Ahi teşkilâtlarının üstlendiği görevler ise; aynı meslekten olan üyeler arasında dayanışmayı sağlamak, üyelerini eğitmek, üretimde kalite ve standardı yükseltmek ve denetlemekti. Ayrıca bu teşkilât devletle esnaf arasındaki ilişkileri de düzenlerdi.
Köylüler: Orta Asya bozkırlarında kalabalık kitleler oluşturan göçebe topluluklarının yerleşik hayata geçmelerinde ilk durakları, şehirlerden çok köyler oldu. Göçebelerin köylere yerleşmesinde, Anadolu'nun tarıma elverişli olmasının yanında Selçuklu devlet adamlarının aldığı özendirici tedbirlerin de etkisi oldu. Anadolu Selçuklularında köylüler tarım ve hayvancılıkla uğraşırlardı. Ekip biçtikleri topraklar, devlete ait (mirî arazi) olduğundan ikta sahibinin yönetimi altındaydılar. Toprak, işledikleri sürece çiftçinin elinden alınmazdı. Toprağı işleyenler elde ettikleri ürün karşılığı olarak vergi öderlerdi. Her köyün başında bir köy kethüdası bulunurdu. Bunlar günümüzdeki mahalle ve köy muhtarlarının görevlerini yaparlardı.

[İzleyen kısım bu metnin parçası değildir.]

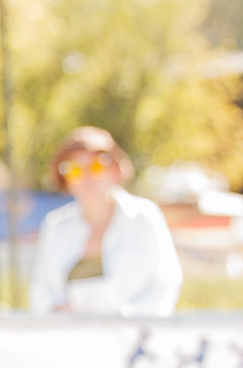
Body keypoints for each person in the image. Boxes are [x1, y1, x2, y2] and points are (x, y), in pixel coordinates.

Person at [28, 127, 181, 316]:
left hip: (136, 339)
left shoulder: (144, 216)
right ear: (65, 179)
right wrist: (58, 313)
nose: (87, 176)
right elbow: (40, 292)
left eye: (97, 166)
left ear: (115, 169)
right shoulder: (55, 226)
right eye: (74, 169)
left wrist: (129, 319)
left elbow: (166, 282)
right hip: (70, 339)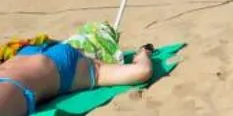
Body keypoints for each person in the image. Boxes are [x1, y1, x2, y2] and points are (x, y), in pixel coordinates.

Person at [0, 41, 156, 114]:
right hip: (26, 59)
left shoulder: (89, 70)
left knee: (142, 73)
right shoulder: (90, 68)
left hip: (31, 64)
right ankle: (144, 52)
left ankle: (144, 52)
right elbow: (143, 70)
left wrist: (144, 53)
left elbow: (143, 71)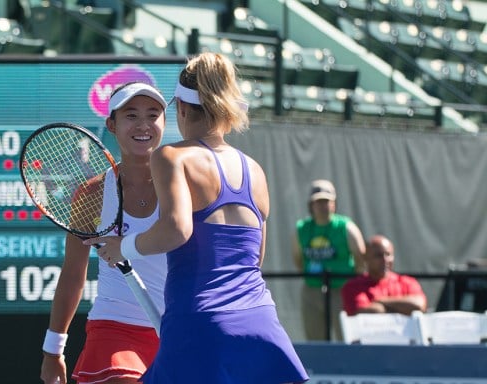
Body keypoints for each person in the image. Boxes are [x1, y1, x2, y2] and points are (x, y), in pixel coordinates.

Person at [85, 53, 308, 383]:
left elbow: (177, 229)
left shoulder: (172, 157)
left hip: (199, 322)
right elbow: (255, 257)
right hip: (260, 321)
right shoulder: (255, 170)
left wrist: (123, 248)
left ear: (182, 108)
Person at [40, 81, 168, 384]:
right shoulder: (93, 193)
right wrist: (52, 350)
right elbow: (73, 273)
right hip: (114, 328)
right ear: (111, 124)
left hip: (177, 328)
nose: (143, 125)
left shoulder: (184, 186)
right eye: (131, 115)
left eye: (153, 115)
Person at [292, 178, 366, 341]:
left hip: (342, 290)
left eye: (326, 201)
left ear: (334, 203)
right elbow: (298, 259)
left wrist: (351, 285)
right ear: (311, 205)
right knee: (315, 339)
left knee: (346, 338)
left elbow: (361, 259)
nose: (322, 206)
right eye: (318, 202)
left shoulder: (346, 227)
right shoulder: (302, 228)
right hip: (312, 290)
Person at [341, 235, 427, 316]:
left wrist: (380, 301)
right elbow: (366, 314)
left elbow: (419, 305)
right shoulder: (353, 286)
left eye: (388, 254)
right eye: (378, 255)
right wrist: (403, 309)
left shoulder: (407, 282)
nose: (385, 260)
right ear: (366, 258)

Konargöçerler: Göçebeler, Anadolu'nun batı uçlarında, Güney ve Güneydoğu Anadolu bölgelerinde çoğunlukta idiler. Konargöçerler yaz mevsimini Torosların yüksek yaylalarında ve daha iç kısımlardaki dağlık alanlarda, kış mevsimini de Çukurova, Göller yöresi ve Menderes vadisinde geçirirlerdi. Bir kısmının yerleşik hayata geçmesine rağmen, göçebe yaşantısı Osmanlılarda da devam etmiştir. Konargöçerlik az da olsa günümüzde de sürmektedir. Bunlara halk arasında Yörük denilmektedir. Konargöçerlerin başlıca geçim kaynakları hayvancılıktı. Hayvanlarından elde ettikleri süt, yağ, peynir, yapağı, kıl ve deri gibi ürünlerin üretimi yanında canlı hayvan ticareti de yaparlardı. Bunların dışında halı, kilim, heybe gibi dokuma eşyalarından elde ettikleri gelirleri de bulunmaktaydı.